The records below are to be copied exactly, with their pictures left out.
*** Opening Dataset excerpts ***
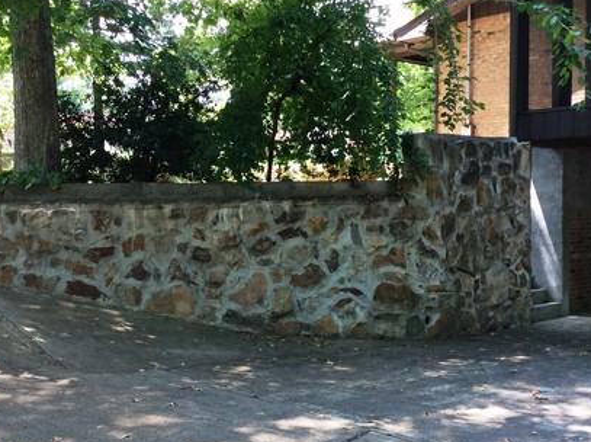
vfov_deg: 28.3
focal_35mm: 51
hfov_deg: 37.5
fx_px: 869
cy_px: 289
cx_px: 267
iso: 50
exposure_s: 1/120
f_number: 2.4
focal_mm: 3.3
*** Closing Dataset excerpts ***
→ Written solution
vfov_deg: 28.3
focal_35mm: 51
hfov_deg: 37.5
fx_px: 869
cy_px: 289
cx_px: 267
iso: 50
exposure_s: 1/120
f_number: 2.4
focal_mm: 3.3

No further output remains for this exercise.